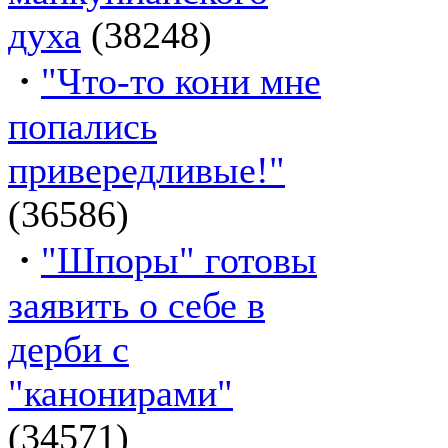
духа
(38248)
·
"Что-то кони мне
попались
привередливые!"
(36586)
·
"Шпоры" готовы
заявить о себе в
дерби с
"канонирами"
(34571)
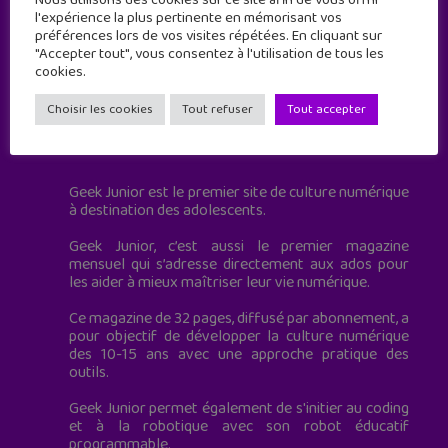
l'expérience la plus pertinente en mémorisant vos
préférences lors de vos visites répétées. En cliquant sur
"Accepter tout", vous consentez à l'utilisation de tous les
cookies.
Choisir les cookies
Tout refuser
Tout accepter
Geek Junior est le premier site de culture numérique
à destination des adolescents.
Geek Junior, c’est aussi le premier magazine
mensuel qui s’adresse directement aux ados pour
les aider à mieux maîtriser leur vie numérique.
Ce magazine de 32 pages, diffusé par abonnement, a
pour objectif de développer la culture numérique
des 10-15 ans avec une approche pratique des
outils.
Geek Junior permet également de s'initier au coding
et à la robotique avec son robot éducatif
programmable.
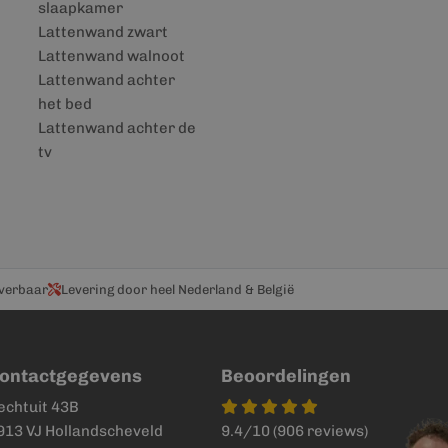
slaapkamer
Lattenwand zwart
Lattenwand walnoot
Lattenwand achter
het bed
Lattenwand achter de
tv
everbaar
Levering door heel Nederland & België
ontactgegevens
Beoordelingen
echtuit 43B
913 VJ Hollandscheveld
9.4/10 (906 reviews)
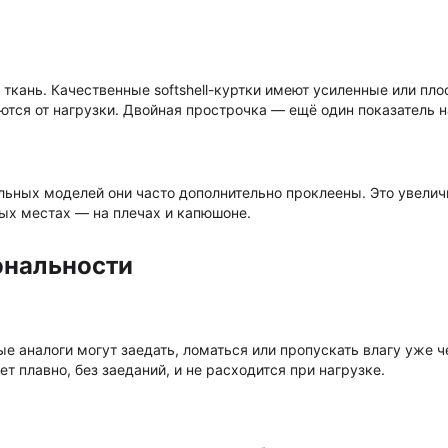
ткань. Качественные softshell-куртки имеют усиленные или пло
ются от нагрузки. Двойная прострочка — ещё один показатель 
иальных моделей они часто дополнительно проклеены. Это увелич
ых местах — на плечах и капюшоне.
ональности
е аналоги могут заедать, ломаться или пропускать влагу уже 
т плавно, без заеданий, и не расходится при нагрузке.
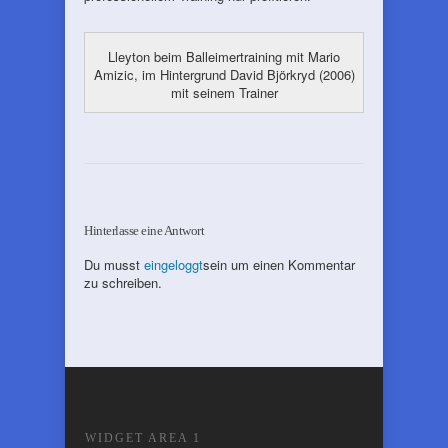
Lleyton beim Balleimertraining mit Mario
Amizic, im Hintergrund David Björkryd (2006)
mit seinem Trainer
Hinterlasse eine Antwort
Du musst
eingeloggt
sein um einen Kommentar
zu schreiben.
WIDGET AREA 1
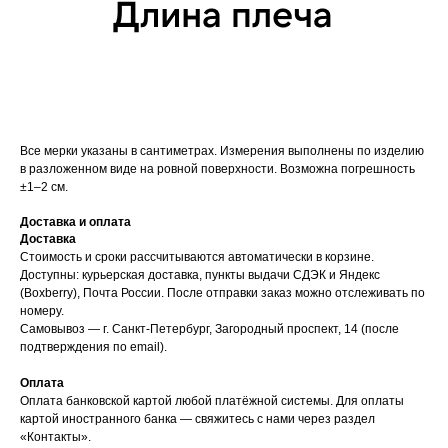
Все мерки указаны в сантиметрах. Измерения выполнены по изделию
в разложенном виде на ровной поверхности. Возможна погрешность
±1–2 см.
Доставка и оплата
Доставка
Стоимость и сроки рассчитываются автоматически в корзине.
Доступны: курьерская доставка, пункты выдачи СДЭК и Яндекс
(Boxberry), Почта России. После отправки заказ можно отслеживать по
номеру.
Самовывоз — г. Санкт-Петербург, Загородный проспект, 14 (после
подтверждения по email).
Оплата
Оплата банковской картой любой платёжной системы. Для оплаты
картой иностранного банка — свяжитесь с нами через раздел
«Контакты».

Job item ->
Look for "Lattenwand" in each line of the material, then copy the lines where it is found.

Problem solution ->
Lattenwand zwart
Lattenwand walnoot
Lattenwand achter
Lattenwand achter de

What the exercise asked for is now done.